# 2006 FT & HT CORRECTIONS HERE!



## Vicky Trainor (May 19, 2003)

*2006 Ft & Ht Corrections Here!*

If you have any corrections to the FT or HT schedule, please post them here!


----------



## Kris Hunt (Feb 25, 2005)

Jackson Hole Retriever Club has CANCELLED their July Field Trial.

Treasure State Retriever Club has changed their August 26-27 Qualifying Derby event to an OPEN/DERBY.

Treasure State Retriever Club has ADDED a Hunt test. The dates are August 5,6 at Twin Bridges Montana. The June hunt test will be a single jr, sr, mr instead of the double jr, sr we had last year.

Kris


----------



## Guest (Feb 3, 2006)

Tacoma Retriever Club has cancelled trial in March and applied for dates in May. Will have to get back with actual May date when I have it.


----------



## North Mountain (Oct 20, 2003)

What date did you apply for? If you are conficting with the IRC trial May 5-7th then we might want to move some judges!

Thanks,
Laura


----------



## Guest (Feb 3, 2006)

we are looking at may 12th or may 26th, no conflict for irc....however i wont be there. gotta judge in nebraska.


----------



## North Mountain (Oct 20, 2003)

Sorry you're going to miss our trial Kim. Maybe I'll see you at McCall. Pet the boys for me.

Laura


----------



## Guest (Feb 4, 2006)

you cant be any sorrier than i am!

Dataset entries
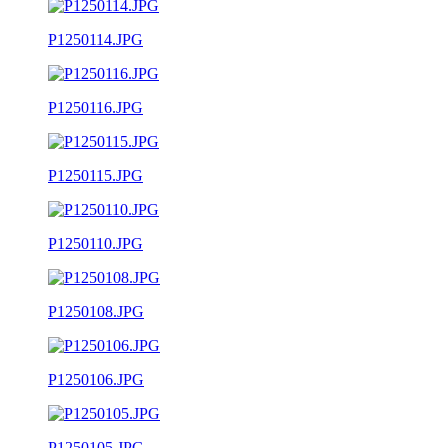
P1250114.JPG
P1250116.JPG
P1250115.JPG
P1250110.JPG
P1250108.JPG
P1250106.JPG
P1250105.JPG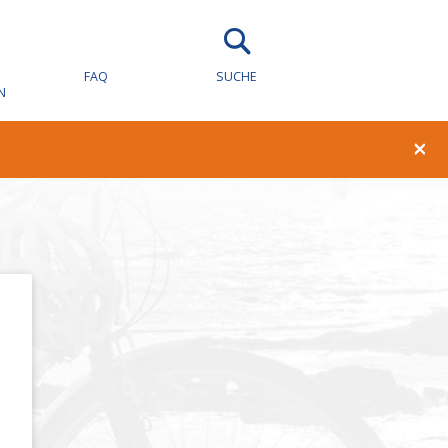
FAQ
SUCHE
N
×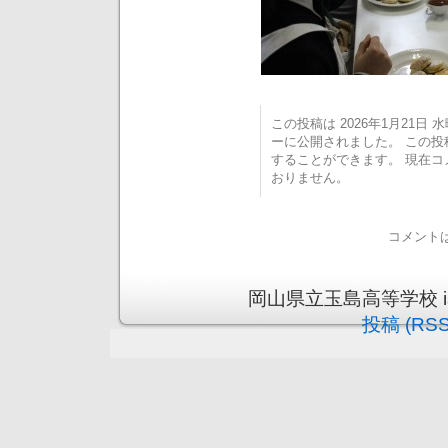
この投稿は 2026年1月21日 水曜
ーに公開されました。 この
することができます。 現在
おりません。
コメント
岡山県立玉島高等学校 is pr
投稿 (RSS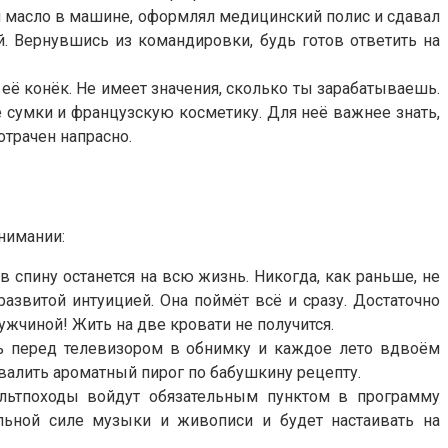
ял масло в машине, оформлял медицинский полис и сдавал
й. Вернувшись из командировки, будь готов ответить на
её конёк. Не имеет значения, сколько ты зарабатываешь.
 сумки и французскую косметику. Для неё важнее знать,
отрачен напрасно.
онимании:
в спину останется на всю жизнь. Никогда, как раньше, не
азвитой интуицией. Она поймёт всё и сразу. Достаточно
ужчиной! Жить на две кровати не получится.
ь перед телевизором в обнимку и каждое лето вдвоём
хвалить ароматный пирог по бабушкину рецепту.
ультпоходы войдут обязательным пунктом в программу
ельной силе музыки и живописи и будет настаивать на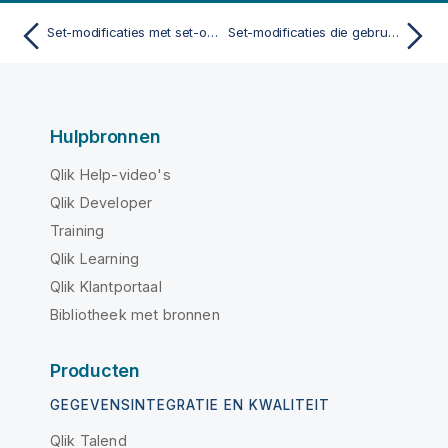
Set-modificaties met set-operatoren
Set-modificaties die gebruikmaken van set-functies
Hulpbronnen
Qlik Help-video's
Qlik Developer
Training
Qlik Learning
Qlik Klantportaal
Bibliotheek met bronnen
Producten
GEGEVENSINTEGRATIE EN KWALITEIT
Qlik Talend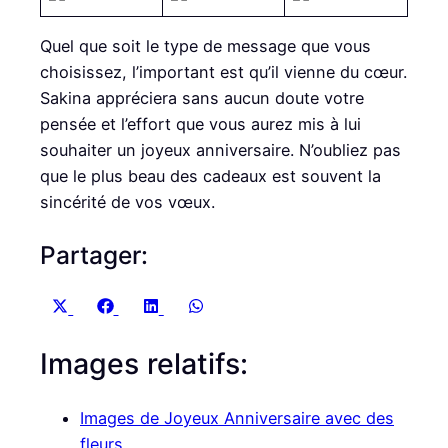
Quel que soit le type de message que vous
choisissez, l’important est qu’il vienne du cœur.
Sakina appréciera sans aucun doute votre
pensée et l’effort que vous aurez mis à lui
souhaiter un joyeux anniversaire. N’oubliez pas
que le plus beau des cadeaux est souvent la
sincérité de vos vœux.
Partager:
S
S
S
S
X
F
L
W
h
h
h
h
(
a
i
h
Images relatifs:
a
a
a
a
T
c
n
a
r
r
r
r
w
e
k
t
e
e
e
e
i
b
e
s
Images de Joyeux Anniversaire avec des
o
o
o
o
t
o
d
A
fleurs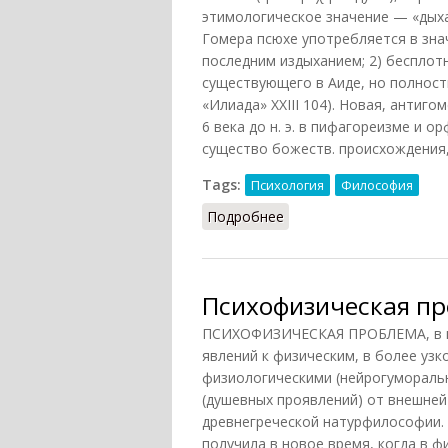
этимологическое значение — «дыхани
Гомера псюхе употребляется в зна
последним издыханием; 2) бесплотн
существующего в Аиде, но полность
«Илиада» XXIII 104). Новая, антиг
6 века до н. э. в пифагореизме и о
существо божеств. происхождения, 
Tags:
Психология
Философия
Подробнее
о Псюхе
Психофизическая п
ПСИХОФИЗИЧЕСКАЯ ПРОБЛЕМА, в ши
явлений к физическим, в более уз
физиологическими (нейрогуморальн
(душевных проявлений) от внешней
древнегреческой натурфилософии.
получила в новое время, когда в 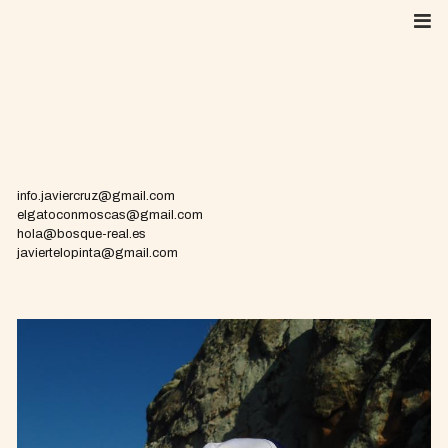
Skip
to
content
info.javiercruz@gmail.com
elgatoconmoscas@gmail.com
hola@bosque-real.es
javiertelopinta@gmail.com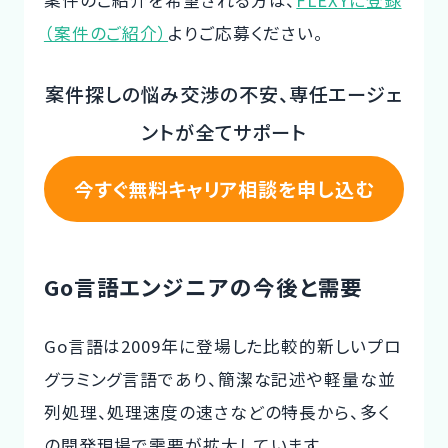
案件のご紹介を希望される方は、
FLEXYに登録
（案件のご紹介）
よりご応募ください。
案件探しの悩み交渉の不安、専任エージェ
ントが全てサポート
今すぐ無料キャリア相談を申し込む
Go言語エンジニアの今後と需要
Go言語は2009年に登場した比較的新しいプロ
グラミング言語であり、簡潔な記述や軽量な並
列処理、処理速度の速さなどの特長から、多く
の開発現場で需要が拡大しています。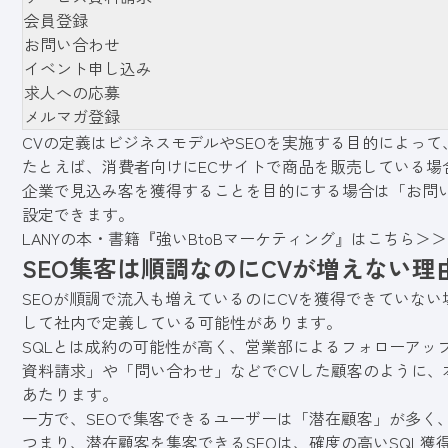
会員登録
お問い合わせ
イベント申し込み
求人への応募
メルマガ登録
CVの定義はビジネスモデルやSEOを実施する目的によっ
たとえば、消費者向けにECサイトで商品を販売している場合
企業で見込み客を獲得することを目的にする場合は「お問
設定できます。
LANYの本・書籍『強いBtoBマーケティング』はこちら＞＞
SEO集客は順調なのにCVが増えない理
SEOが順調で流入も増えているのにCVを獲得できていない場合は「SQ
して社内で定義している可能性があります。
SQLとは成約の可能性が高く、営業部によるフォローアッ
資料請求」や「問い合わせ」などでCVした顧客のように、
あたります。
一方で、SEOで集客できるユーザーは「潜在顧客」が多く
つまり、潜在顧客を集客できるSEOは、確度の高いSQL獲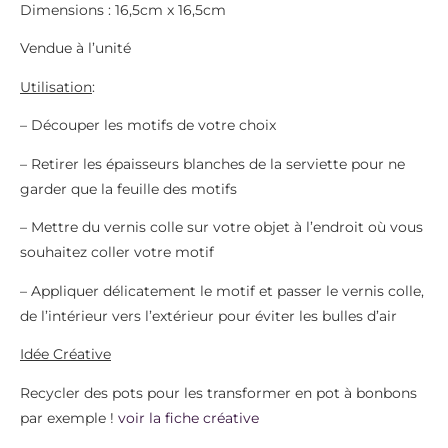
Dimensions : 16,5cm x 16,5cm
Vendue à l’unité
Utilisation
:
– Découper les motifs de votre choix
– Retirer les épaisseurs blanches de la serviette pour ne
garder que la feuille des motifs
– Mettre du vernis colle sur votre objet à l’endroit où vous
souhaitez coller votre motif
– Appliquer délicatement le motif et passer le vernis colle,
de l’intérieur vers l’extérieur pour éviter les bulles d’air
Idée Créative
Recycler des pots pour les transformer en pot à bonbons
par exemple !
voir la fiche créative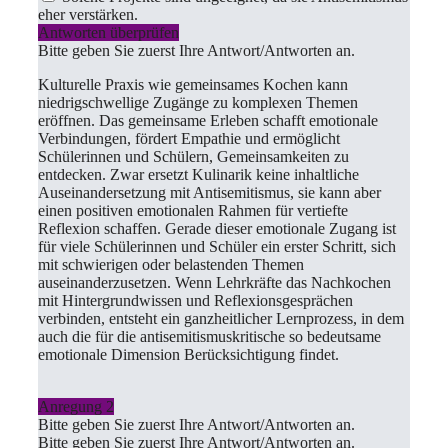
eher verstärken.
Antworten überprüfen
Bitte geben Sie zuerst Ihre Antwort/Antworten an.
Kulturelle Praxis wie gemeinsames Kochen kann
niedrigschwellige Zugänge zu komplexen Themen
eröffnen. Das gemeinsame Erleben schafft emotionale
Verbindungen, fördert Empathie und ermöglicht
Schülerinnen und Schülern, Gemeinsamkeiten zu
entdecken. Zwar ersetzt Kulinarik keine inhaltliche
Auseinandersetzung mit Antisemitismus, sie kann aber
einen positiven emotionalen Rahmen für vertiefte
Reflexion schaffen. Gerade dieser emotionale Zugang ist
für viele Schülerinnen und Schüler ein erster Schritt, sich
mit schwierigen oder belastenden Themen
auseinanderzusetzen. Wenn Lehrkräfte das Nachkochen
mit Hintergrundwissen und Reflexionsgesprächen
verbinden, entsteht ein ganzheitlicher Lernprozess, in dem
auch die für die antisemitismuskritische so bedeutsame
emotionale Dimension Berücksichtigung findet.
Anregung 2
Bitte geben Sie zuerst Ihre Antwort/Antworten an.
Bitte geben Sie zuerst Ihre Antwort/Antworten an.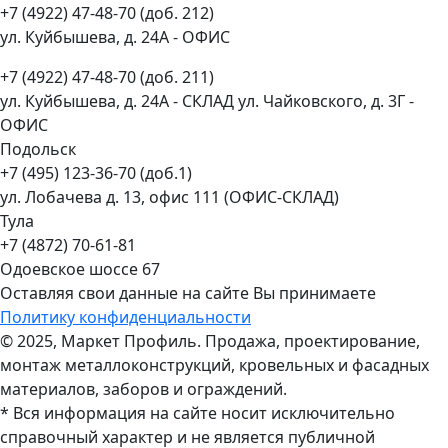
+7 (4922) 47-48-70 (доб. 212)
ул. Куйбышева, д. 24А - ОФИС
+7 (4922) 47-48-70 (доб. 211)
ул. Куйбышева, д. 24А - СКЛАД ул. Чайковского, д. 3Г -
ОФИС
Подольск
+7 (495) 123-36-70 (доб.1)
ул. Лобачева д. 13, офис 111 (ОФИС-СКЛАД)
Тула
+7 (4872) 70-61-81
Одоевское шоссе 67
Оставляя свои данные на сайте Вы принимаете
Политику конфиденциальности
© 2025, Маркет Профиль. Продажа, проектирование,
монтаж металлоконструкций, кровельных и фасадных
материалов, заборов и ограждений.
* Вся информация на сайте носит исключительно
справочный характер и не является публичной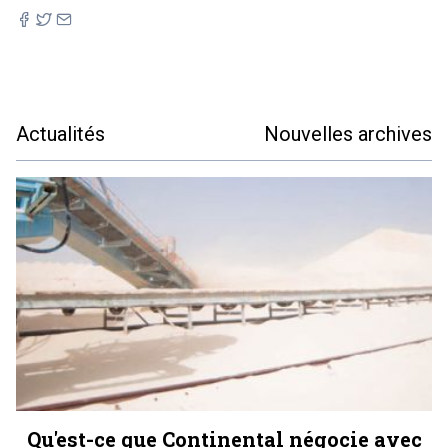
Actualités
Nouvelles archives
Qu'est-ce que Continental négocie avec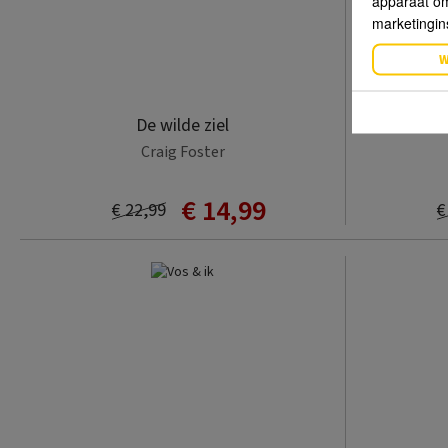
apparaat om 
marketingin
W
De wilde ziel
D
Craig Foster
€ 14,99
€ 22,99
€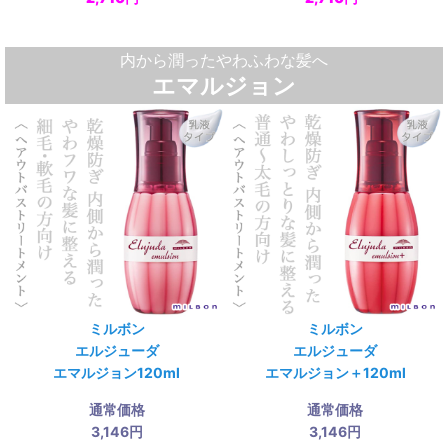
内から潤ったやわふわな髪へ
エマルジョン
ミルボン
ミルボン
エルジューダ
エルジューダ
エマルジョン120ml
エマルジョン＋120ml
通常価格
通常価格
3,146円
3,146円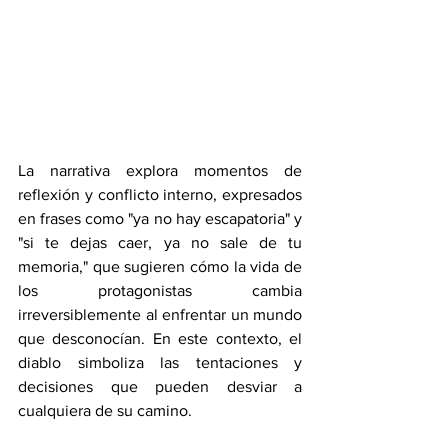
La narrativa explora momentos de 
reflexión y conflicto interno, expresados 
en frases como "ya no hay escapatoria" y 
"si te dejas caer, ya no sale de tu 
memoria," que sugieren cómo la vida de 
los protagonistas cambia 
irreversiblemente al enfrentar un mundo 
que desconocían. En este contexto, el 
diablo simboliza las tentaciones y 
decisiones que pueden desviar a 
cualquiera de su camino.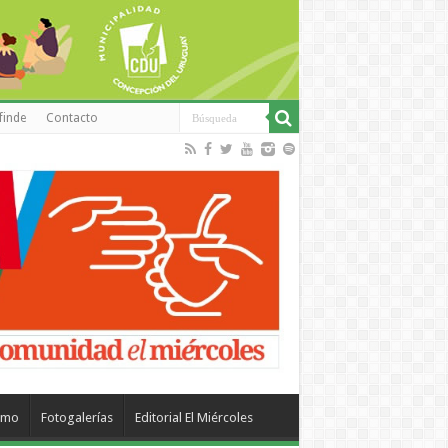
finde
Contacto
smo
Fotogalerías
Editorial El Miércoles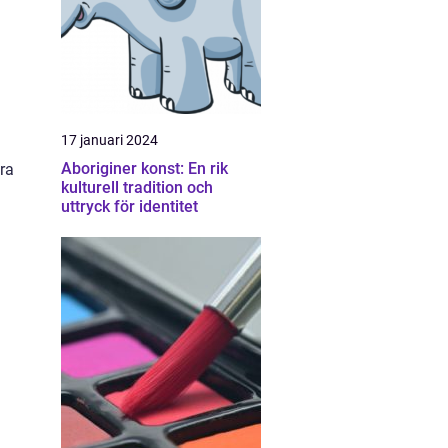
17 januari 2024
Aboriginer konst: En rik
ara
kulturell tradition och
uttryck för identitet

§ Exercise A
According to the retriever club thread, where will Treasure State Retriever Club hold its newly added hunt test?
§ Exercise B
Write the next few posts of the retriever club thread, picking up after its final reply.
The dataset listing was taken from a separate source.

§ Response area A
At Twin Bridges, Montana.

§ Response area B
irc is one of my most favorite trials, spring and fall and you can bet your boots i will there in the fall.
i am helping a friend out though and accepted a judging assignment at the last minute. 
but worse yet, i have 3 NICE dogs this spring so it makes it even harder to miss your trial !


----------



## Anthony Heath (Jan 3, 2003)

Cape Fear RC Spring Trial will be 24-26 Mar2006.


----------



## Keith Holsted (Jul 17, 2003)

*Central Ark. Ret.Club*

No spring hunt test, this year.


----------



## AmiableLabs (Jan 14, 2003)

The RFTN Schedule Cards for HTs says --

1. That Fox Valley RC (WI) is holding HTs on 5/13-14, 7/8-9, and 7/15-16.

2. That Wisconsin Am FTC (WI) is holding HTs on 5/27-28, 7/29-30, and 9/23-24.

-- Are all these correct?

Thanks in advance.


----------



## Guest (Feb 8, 2006)

Fox Valley Retriever Club hunt test dates are 5/13-14 and 7/15-16.


----------



## Targander (Jul 6, 2004)

Kevin,

I have the schedule from Wis Am and here are the dates:

HT's: May 27-28th, July 29-30th.

FT's: April 28-30th, Sept. 15-17th

**Note** Sept. 22-24th is Watopa's DQ**

Hope this helps


----------



## AmiableLabs (Jan 14, 2003)

Thanks folks.


----------



## WRL (Jan 4, 2003)

ORTC-Sauvie Island (Portland OR)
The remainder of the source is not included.